I picked out one of the uglier ones because I was worried nobody else would take him home. haha. I love him a lot! I think he already looks better now that he's in a real aquarium. Those little, poopy cups are just so depressing!




























I'm hoping a little TLC will make him a little more vibrant. I'm excited to see what happens with him. 

I wish I could get more! There are so many great colors. They only had about 8 at the store and it still took me about half and hour to pick him out.


----------



## Nataku (Feb 22, 2009)

He's not ugly at all! xD You've got yourself a beautiful cellophane male with a bit of marbling going on in the fins, which I personally think is lovely. He'll never really get any brighter on his base color, per say, because cellophanes are bettas with much reduced pigment count. But the marbling spots will get brighter and sharper. Cheers on your new betta!


----------



## dramaqueen (Jul 7, 2008)

He's cute. I like that last pic.


----------



## rockstar26 (Apr 12, 2009)

He's beautiful


----------



## dramaqueen (Jul 7, 2008)

He looks kind of orange to me.


----------



## onekatietwo (Apr 12, 2009)

Yeah, I guess I shouldn't have said that he was one of the uglier ones. I think he is gorgeous and one of the more awesome looking ones. However, he was definitely a little less striking than the others they had - just because they were all deep blues, purples, and reds and very vibrant, shocking colors.

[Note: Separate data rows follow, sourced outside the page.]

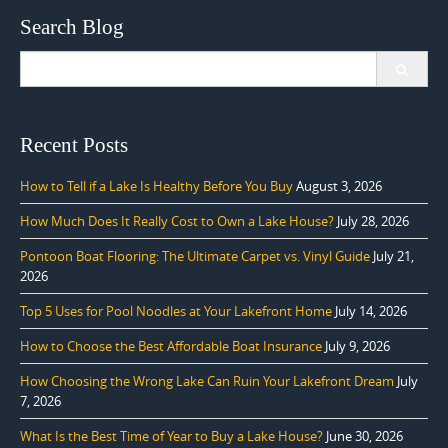
Search Blog
Search
for:
Recent Posts
How to Tell if a Lake Is Healthy Before You Buy
August 3, 2026
How Much Does It Really Cost to Own a Lake House?
July 28, 2026
Pontoon Boat Flooring: The Ultimate Carpet vs. Vinyl Guide
July 21,
2026
Top 5 Uses for Pool Noodles at Your Lakefront Home
July 14, 2026
How to Choose the Best Affordable Boat Insurance
July 9, 2026
How Choosing the Wrong Lake Can Ruin Your Lakefront Dream
July
7, 2026
What Is the Best Time of Year to Buy a Lake House?
June 30, 2026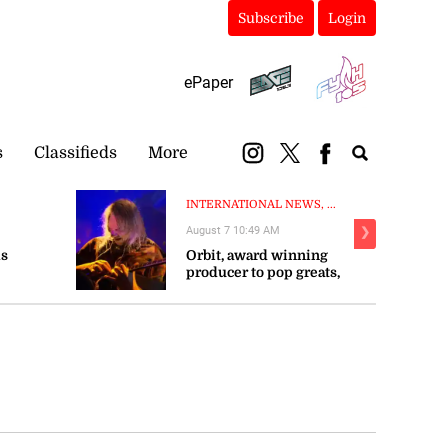
Subscribe
Login
ePaper
s
Classifieds
More
INTERNATIONAL NEWS, ...
August 7 10:49 AM
❯
ms
Orbit, award winning
producer to pop greats,
r as
dies aged 69
 30 years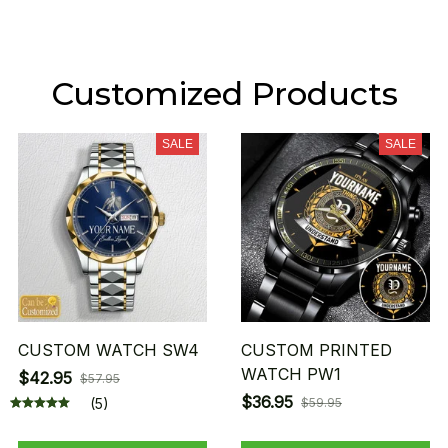
Customized Products
SALE
SALE
CUSTOM WATCH SW4
CUSTOM PRINTED
WATCH PW1
$42.95
$57.95
$36.95
(5)
$59.95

I think he's awesome though. He is already looking more amazing now that he's letting his fins out and not staying so compact.

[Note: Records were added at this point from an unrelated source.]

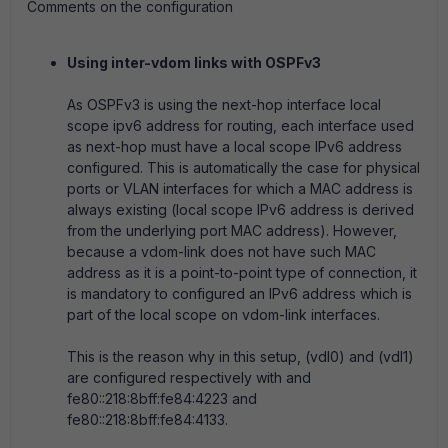
Comments on the configuration
Using inter-vdom links with OSPFv3
As OSPFv3 is using the next-hop interface local
scope ipv6 address for routing, each interface used
as next-hop must have a local scope IPv6 address
configured. This is automatically the case for physical
ports or VLAN interfaces for which a MAC address is
always existing (local scope IPv6 address is derived
from the underlying port MAC address). However,
because a vdom-link does not have such MAC
address as it is a point-to-point type of connection, it
is mandatory to configured an IPv6 address which is
part of the local scope on vdom-link interfaces.
This is the reason why in this setup, (vdl0) and (vdl1)
are configured respectively with and
fe80::218:8bff:fe84:4223 and
fe80::218:8bff:fe84:4133.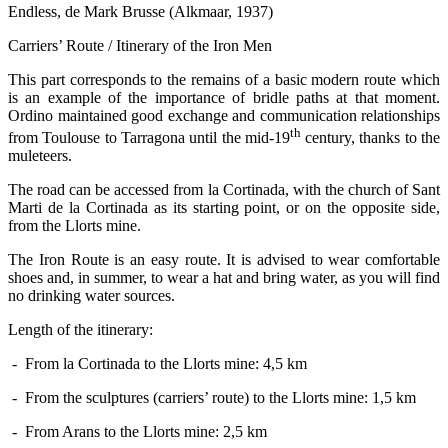
Endless, de Mark Brusse (Alkmaar, 1937)
Carriers’ Route / Itinerary of the Iron Men
This part corresponds to the remains of a basic modern route which
is an example of the importance of bridle paths at that moment.
Ordino maintained good exchange and communication relationships
th
from Toulouse to Tarragona until the mid-19
century, thanks to the
muleteers.
The road can be accessed from la Cortinada, with the church of Sant
Marti de la Cortinada as its starting point, or on the opposite side,
from the Llorts mine.
The Iron Route is an easy route. It is advised to wear comfortable
shoes and, in summer, to wear a hat and bring water, as you will find
no drinking water sources.
Length of the itinerary:
- From la Cortinada to the Llorts mine: 4,5 km
- From the sculptures (carriers’ route) to the Llorts mine: 1,5 km
- From Arans to the Llorts mine: 2,5 km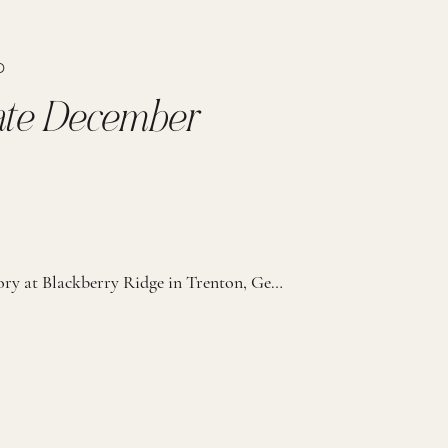
D
imate December
On a chilly December day at The Conservatory at Blackberry Ridge in Trenton, Georgia, forty of the couple’s closest family and friends gathered for a wedding that beautifully blended faith, elegance, and intentional detail. Every part of the day was thoughtfully planned; from the warm drinks at the ceremony to the cozy blankets at cocktail […]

And thanks for the info on his... uhh... type... or catagorization. That's interesting and good to know. His spots (or marbling, if you will) are my favorite part and probably why I chose him.


----------



## dramaqueen (Jul 7, 2008)

I think his coloring will show more now that he's in clean water and a bigger home. And getting some tlc!


----------



## fishyinpa (Dec 25, 2008)

I think he is gorgeous! Good luck with your new fishy!


----------



## LaniBaby (Apr 14, 2009)

It's hard to find an ugly betta.  I also tried picking out a few from petstores and tried to get the ones i thought no one would choose. The last time I did that, I brought the "ugly" guy home and put him in his tank and he opened up his fins and was beautiful! Bettas get more color with lights in the tank. When I brought Bluey home, he was almost green and had lost all his white and black. Within 2 days, he was super bright blue with white tails and black fins/face. Huge change just from a few days in a bigger environment and lots of light.


----------



## blue tuesday (Mar 28, 2009)

Your fish looks just like my newest guy, Freckles! Very cute


----------



## onekatietwo (Apr 12, 2009)

There we go. I made a whole photo set of him in his new home. 

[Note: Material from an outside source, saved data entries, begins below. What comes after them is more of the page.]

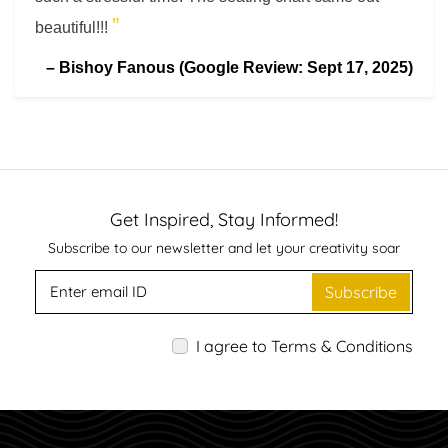
”
beautiful!!!
–
Bishoy Fanous (Google Review: Sept 17, 2025)
Get Inspired, Stay Informed!
Subscribe to our newsletter and let your creativity soar
Subscribe
I agree to Terms & Conditions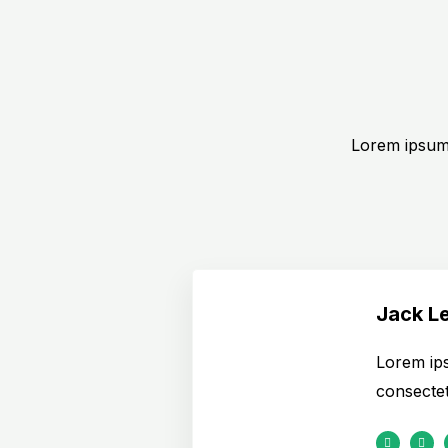
Lorem ipsum 
Jack L
Lorem ips
consectetu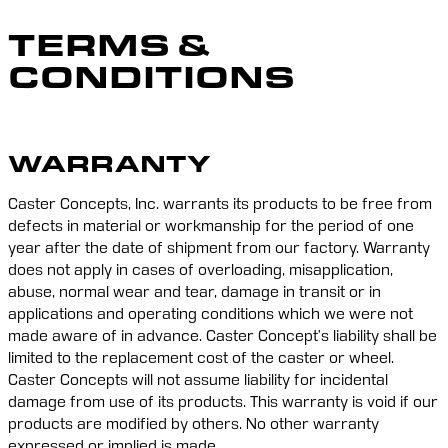
TERMS &
CONDITIONS
WARRANTY
Caster Concepts, Inc. warrants its products to be free from 
defects in material or workmanship for the period of one 
year after the date of shipment from our factory. Warranty 
does not apply in cases of overloading, misapplication, 
abuse, normal wear and tear, damage in transit or in 
applications and operating conditions which we were not 
made aware of in advance. Caster Concept’s liability shall be 
limited to the replacement cost of the caster or wheel. 
Caster Concepts will not assume liability for incidental 
damage from use of its products. This warranty is void if our 
products are modified by others. No other warranty 
expressed or implied is made.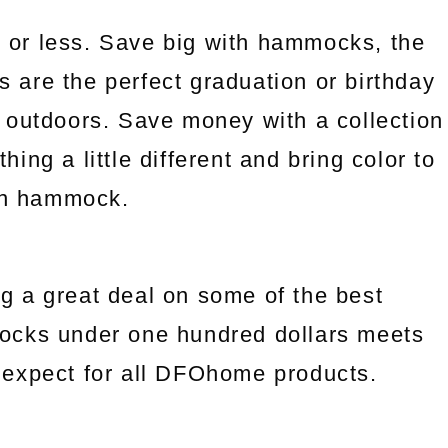
 or less. Save big with hammocks, the
es are the perfect graduation or birthday
 outdoors. Save money with a collection
ng a little different and bring color to
an hammock.
g a great deal on some of the best
ocks under one hundred dollars meets
we expect for all DFOhome products.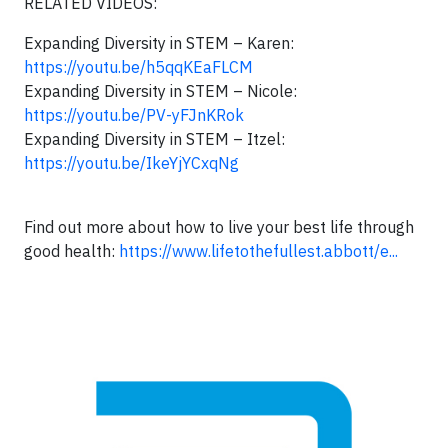
RELATED VIDEOS:
Expanding Diversity in STEM – Karen:
https://youtu.be/h5qqKEaFLCM
Expanding Diversity in STEM – Nicole:
https://youtu.be/PV-yFJnKRok
Expanding Diversity in STEM – Itzel:
https://youtu.be/IkeYjYCxqNg
Find out more about how to live your best life through
good health:
https://www.lifetothefullest.abbott/e...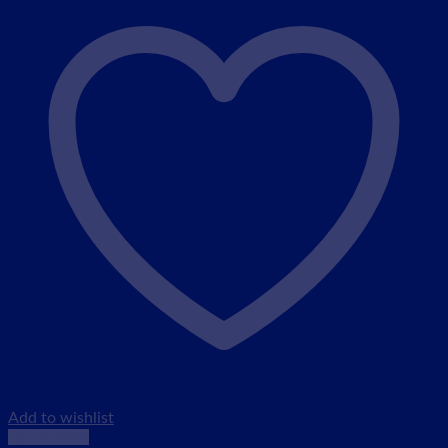
Add to wishlist
Quick View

http://www.flickr.com/photos/cliche/sets/72157616819333640/

Do check it out.


----------



## TianTian (Apr 14, 2009)

I AM IN LOVE. Absolutely beautiful!!!


----------



## froglady (Apr 12, 2009)

Hes adorable and beautiful. I love adopting bettas and bringing them home to a aquarium too. they always seem so happy. it takes a wonderful person to care like you do.


----------



## JingleAllTheWay (Mar 21, 2009)

He's beautiful! I want him.  I saw some bettas that looked kind of that color (like the pics you showed of him in the cup) but I wanted a brighter one. But I guess they do brighten up. I'll have to get me one when I get a chance.


----------